Northern Ireland

Heads raise back to school safety fears

All pupils are expected to return before the end of August
All pupils are expected to return before the end of August All pupils are expected to return before the end of August

BRINGING all pupils back to school before the end of the month is "asking a lot" of principals and teachers, it has been warned.

Head teachers have said there remain concerns about health and safety for children and staff.

Education minister Peter Weir has said all schools will reopen in full for the new term, with social distancing largely abandoned in favour of `bubbling'.

Mr Weir said a five-day-a-week return was what parents wanted and was "the best outcome for children".

However, teaching unions said the relaxation of social distancing requirements was a "cause of deep concern".

There are also fears about safety on home-to-school transport where children from different schools cannot be kept apart.

Schools have been closed since March with most young people learning from home.

Pupils from P1 through to third year in secondary schools will return for the new team in bubbles. There will be efforts to minimise movements between classes for Years 11 to 14.

Mr Weir has said that face coverings in schools are not "necessary or implementable" at this stage.

Chief Scientific Advisor Professor Ian Young has told the minister that there may be "some benefit" to the use of face coverings among older children depending on the context.

The new guidance agreed by the executive represents a significant change from the original plan that recommended children return with one-metre social distancing.

Many schools had been planning to bring pupils back part-time due to the requirement to keep them apart.

Updated guidance will be issued next week.
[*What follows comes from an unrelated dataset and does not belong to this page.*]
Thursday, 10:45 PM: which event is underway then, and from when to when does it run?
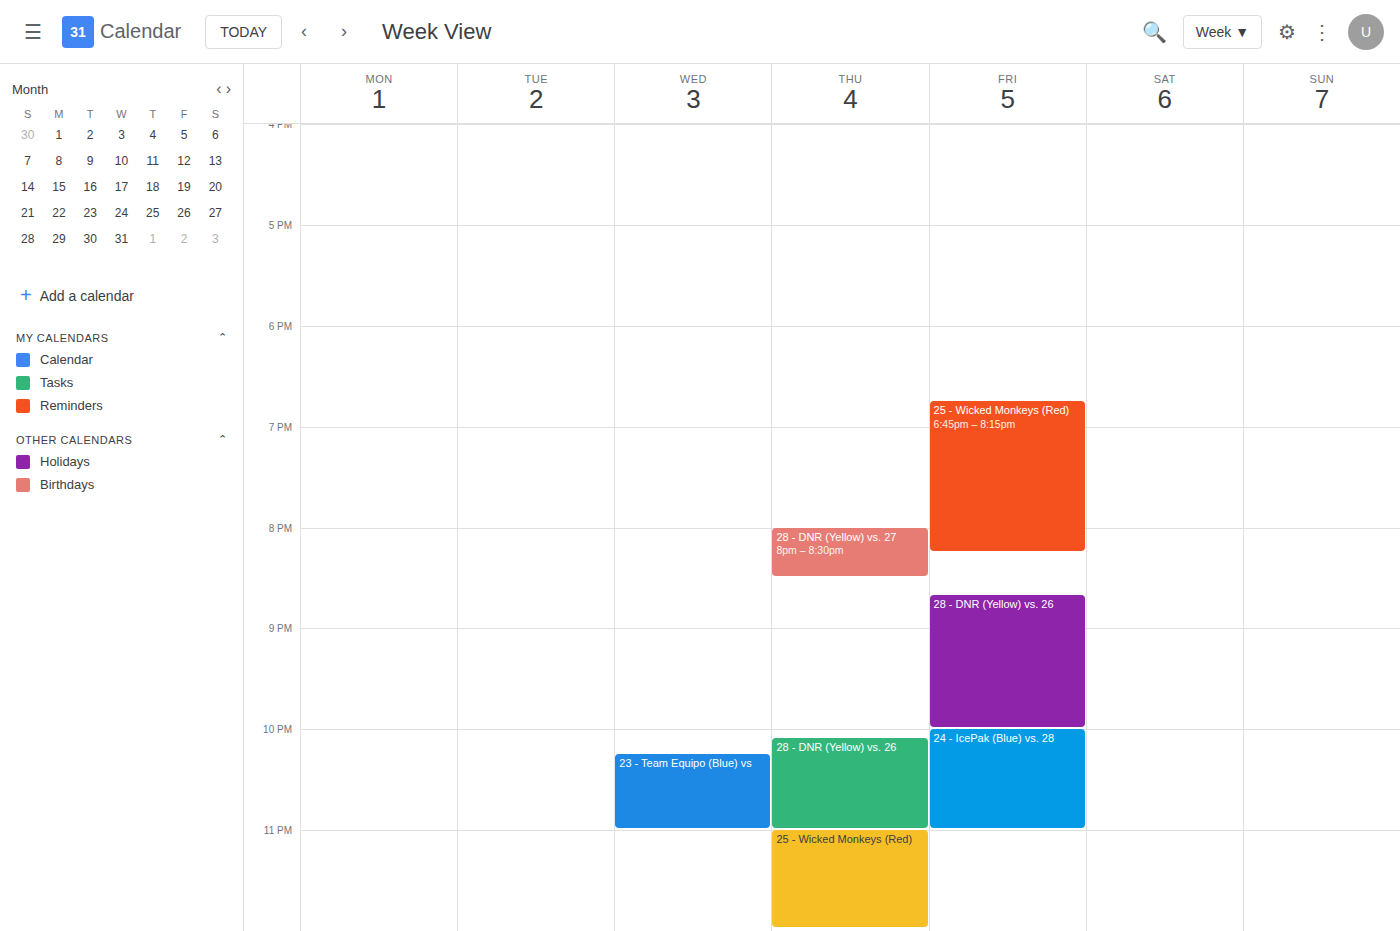
"28 - DNR (Yellow) vs. 26", 10:05 PM to 11:00 PM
Barry Mulholland, chief executive of the Controlled Schools’ Support Council, said there was no doubt that everyone working in education wanted a full return.

"The challenges continue to be extensive and complex with a situation that can change on a daily basis. To date, collaborative working across all the organisations who support schools has proved effective," he said.

"The reality is that we are asking a lot of our dedicated principals, teachers and support staff. They will need continued support and the understanding of all but most importantly, the trust and support of parents, to implement this new way forward.

"This approach remains the key to achieving the most successful outcomes for all, with children and young people’s best interests remaining the central focus."

Peter Friel, principal of St Pius X College in Magherafelt, said there was still a "great deal of uncertainty" around how pupils returning would work.

"Those who are older are slightly at greater risk, but even the idea that classes will stay within the rooms will create huge problems within a secondary school," he told the BBC.

"I cannot envisage in my own mind how that would work at St Pius, when kids go to science have to go to a science lab, when they go to technology and design they have to go the technology department."

While bubbles will operate in schools, there also are worries about how transport will work.

Typically buses are used by children from different year groups and different schools.

Sinn Féin councillor Sheamus Greene, who drives a school bus in Fermanagh, said he did not think the return had been thought through.

Mr Greene said he could have up to 45 children from eight schools on his bus at any one time.

"We have got no information since the lockdown, My major concern is that a lot of drivers in Fermanagh are in their sixties and seventies," he said.

"Over the last number of months I have been raising this. Nothing has come back."